=== Text ===

Muhammad Jamiruddin Sarkar (); is a Bangladeshi lawyer and politician who served as the acting President of Bangladesh in 2002. He served as the Speaker of the Parliament of Bangladesh. He is one of the founding members of the Bangladesh Nationalist Party and was a member of the standing committee, which was the policy making body of the party, from its inception.

Early life
Sircar was born to Moulvi Ali Baksh and Begum Fakhrunnessa in Panchagarh in north Bengal. He obtained his M.A and LL.B degrees from the University of Dhaka and joined the bar to practice law in 1960. He left for London in 1961 for the degree of Barrister-at-Law and was admitted and called to the Bar by the Honourable Society of Lincoln's Inn, to practice law as a member of the English Bar as well as Commonwealth Countries Bar.

=== Data excerpt ===

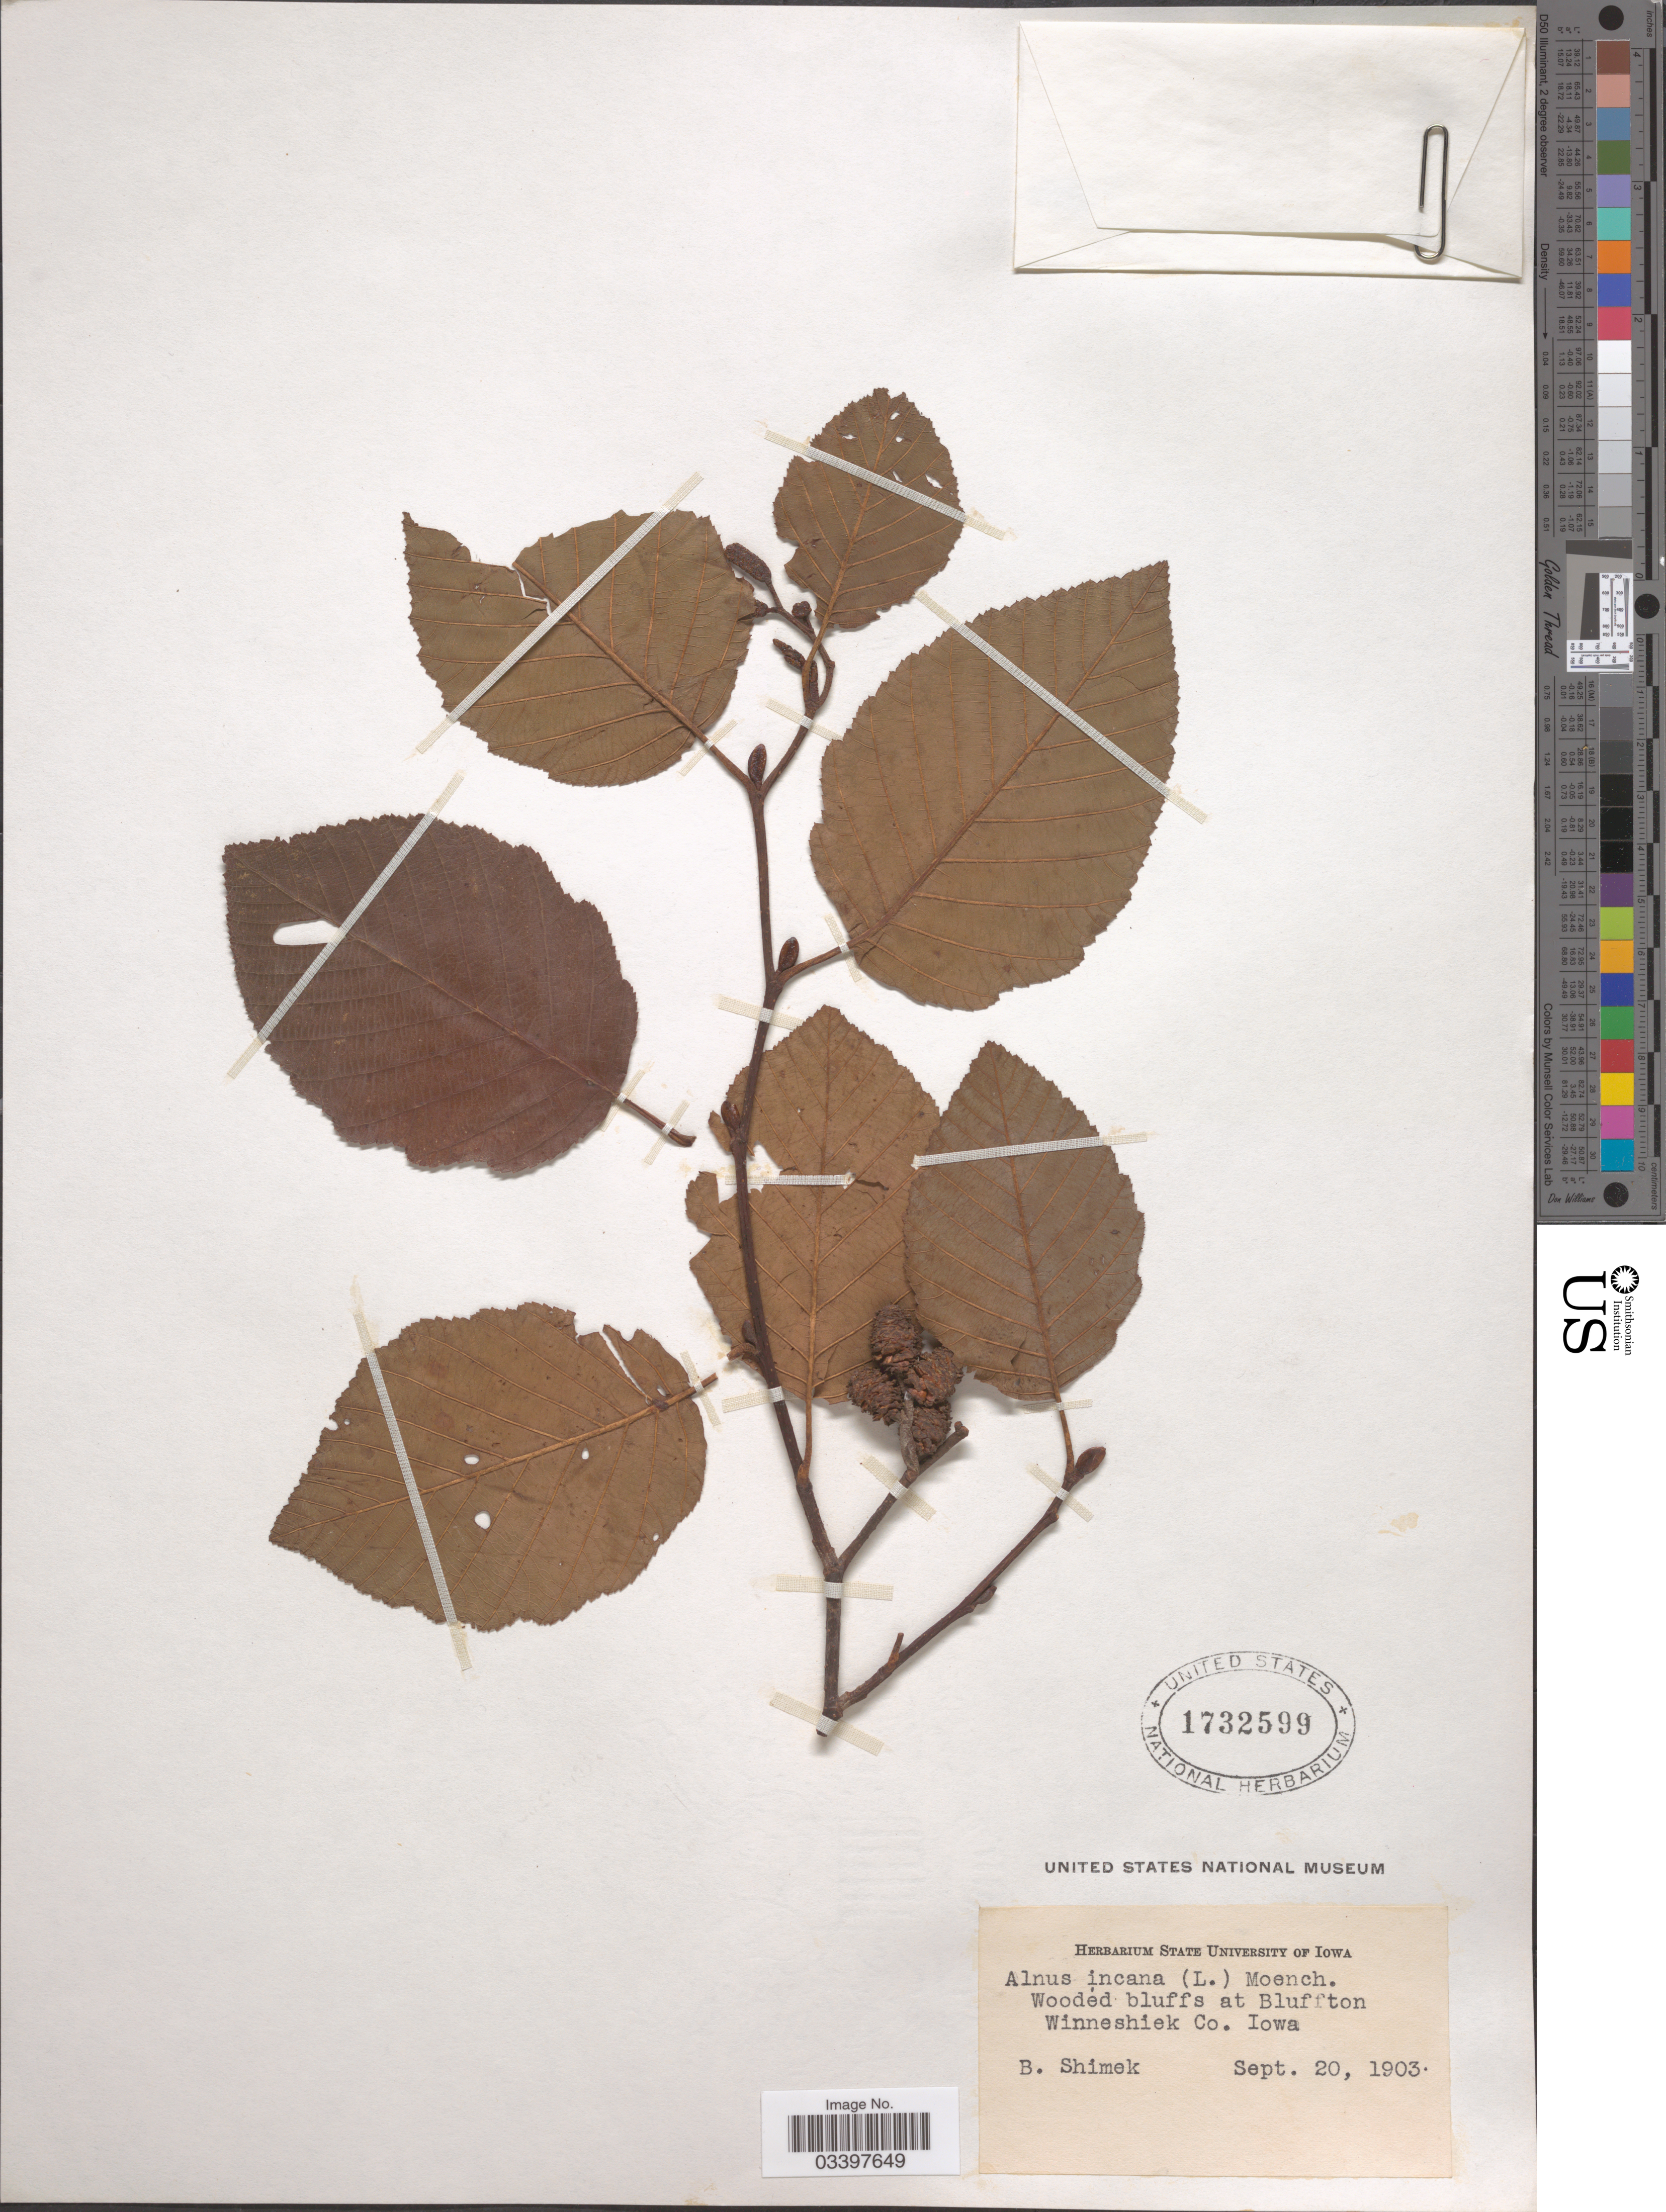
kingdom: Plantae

===

- **Stated exercise A**:
For each statement below, say whether it agrees with the biographical text, giving yes or no and quoting the words of the text that decide it. (i) He obtained an LL.B degree from the University of Dhaka. (ii) He joined the bar to practice law in 1961. (iii) He was born in Panchagarh.
- **Stated exercise B**:
According to the biographical text, which body admitted and called him to the Bar in London?
Base every answer on the biographical text alone.

- **Written solution A**:
(i) Yes: "He obtained his M.A and LL.B degrees from the University of Dhaka"
(ii) No: "joined the bar to practice law in 1960"
(iii) Yes: "born to Moulvi Ali Baksh and Begum Fakhrunnessa in Panchagarh in north Bengal"

- **Written solution B**:
The Honourable Society of Lincoln's Inn.